L’Italia non è un Paese per giovani, nemmeno per quello che riguarda le partite Iva. Mentre in questi giorni si fa un gran discutere intorno allo statuto del lavoro autonomo e al futuro di quelli che, giustamente, il presidente dell’Int Alemanno chiede siano individuati semplicemente per quello che sono, professionisti, un’analisi sull’apertura delle nuove partite Iva in Italia nel 2015 offre qualche spunto di riflessione.
Per essere precisi, la riflessione che viene più immediata ha un carattere “generazionale”. Aspettando i dati completi dello scorso anno dall’Osservatorio delle partite Iva del ministero del Tesoro (manca ancora il mese di dicembre), si può già constatare che lo scarto tra le nuove partite Iva aperte da under 35 (poco meno di 154mila, -15,6% anno su anno) e quelle aperte da over 50 (più di 52mila, +6% anno su anno) è significativo.
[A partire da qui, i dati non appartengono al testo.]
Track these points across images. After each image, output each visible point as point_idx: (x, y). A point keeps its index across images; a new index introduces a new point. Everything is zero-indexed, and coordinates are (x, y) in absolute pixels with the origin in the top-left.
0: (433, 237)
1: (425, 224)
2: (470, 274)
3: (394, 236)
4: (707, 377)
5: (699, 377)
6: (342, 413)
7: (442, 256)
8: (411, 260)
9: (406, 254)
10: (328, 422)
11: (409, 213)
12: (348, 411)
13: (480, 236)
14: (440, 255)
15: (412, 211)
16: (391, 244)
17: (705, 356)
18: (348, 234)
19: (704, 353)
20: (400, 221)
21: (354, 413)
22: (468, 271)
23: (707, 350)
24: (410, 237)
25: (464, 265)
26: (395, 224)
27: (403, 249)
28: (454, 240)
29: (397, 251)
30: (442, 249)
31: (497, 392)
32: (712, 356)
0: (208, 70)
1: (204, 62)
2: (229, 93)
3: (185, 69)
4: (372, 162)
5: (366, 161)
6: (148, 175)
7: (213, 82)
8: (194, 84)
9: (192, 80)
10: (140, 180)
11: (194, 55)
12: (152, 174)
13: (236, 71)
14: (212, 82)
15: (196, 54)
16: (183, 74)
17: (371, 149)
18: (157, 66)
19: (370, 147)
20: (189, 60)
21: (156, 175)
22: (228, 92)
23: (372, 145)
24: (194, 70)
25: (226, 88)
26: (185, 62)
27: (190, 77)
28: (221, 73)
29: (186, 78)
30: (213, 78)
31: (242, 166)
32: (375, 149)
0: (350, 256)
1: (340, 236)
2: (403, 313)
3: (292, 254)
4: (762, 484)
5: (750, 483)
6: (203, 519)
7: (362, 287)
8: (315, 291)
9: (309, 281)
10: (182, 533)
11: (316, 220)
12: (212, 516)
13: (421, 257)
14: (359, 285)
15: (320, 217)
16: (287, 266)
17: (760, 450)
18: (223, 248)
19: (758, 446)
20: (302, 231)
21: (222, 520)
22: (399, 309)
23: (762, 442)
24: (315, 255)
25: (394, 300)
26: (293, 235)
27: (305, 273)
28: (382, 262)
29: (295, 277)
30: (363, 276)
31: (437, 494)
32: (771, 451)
Significativo nelle percentuali, significativo nella segmentazione. Perché, all’interno di quei 52mila over 50 ce ne sono oltre 15mila over 65, +20% anno su anno. Significativo anche perché i giovani hanno il segno meno, i maturi il segno più. Tra questi ultimi, molti pensionati che sfruttano la propria esperienza aprendo partite Iva per integrare i guadagni della pensione, tra gli over 50 molti dipendenti espulsi dal mondo del lavoro e improvvisatisi professionisti.
Proprio questo è il problema, l’improvvisazione. Un tratto comune sia ai giovani, magari al loro ingresso vero nel mondo del lavoro e senza gli strumenti adatti per affrontare il mondo dei professionisti, sia ai più anziani. Partite Iva quasi per caso, spesso senza un’idea chiara di che cosa significa lavorare in proprio né di quanto sia giusto e congruo farsi pagare.
Di questo passo, quindi, non stupisce che, negli anni della crisi, al crescere del numero delle partite Iva sia corrisposto un calo dei redditi medi dei professionisti di quasi il 20% e che la forbice tra i guadagni degli under e degli over 40 si sia allargata fin quasi al 50% a favore di questi ultimi.
Insomma, se il fenomeno delle partite Iva in Italia è ormai trasversale a diverse fasce di età, il problema non è tanto quello di mettere una generazione contro l’altra, ma di offrire a entrambe le medesime, minime tutele delle quali ogni professionista ha bisogno. È quello che, in maniera sicuramente perfettibile, si propone di fare lo statuto del lavoro autonomo. È un primo passo, ma, in Italia, il limite è spesso quello di non muovere nemmeno quello. Dove vogliamo andare, sennò?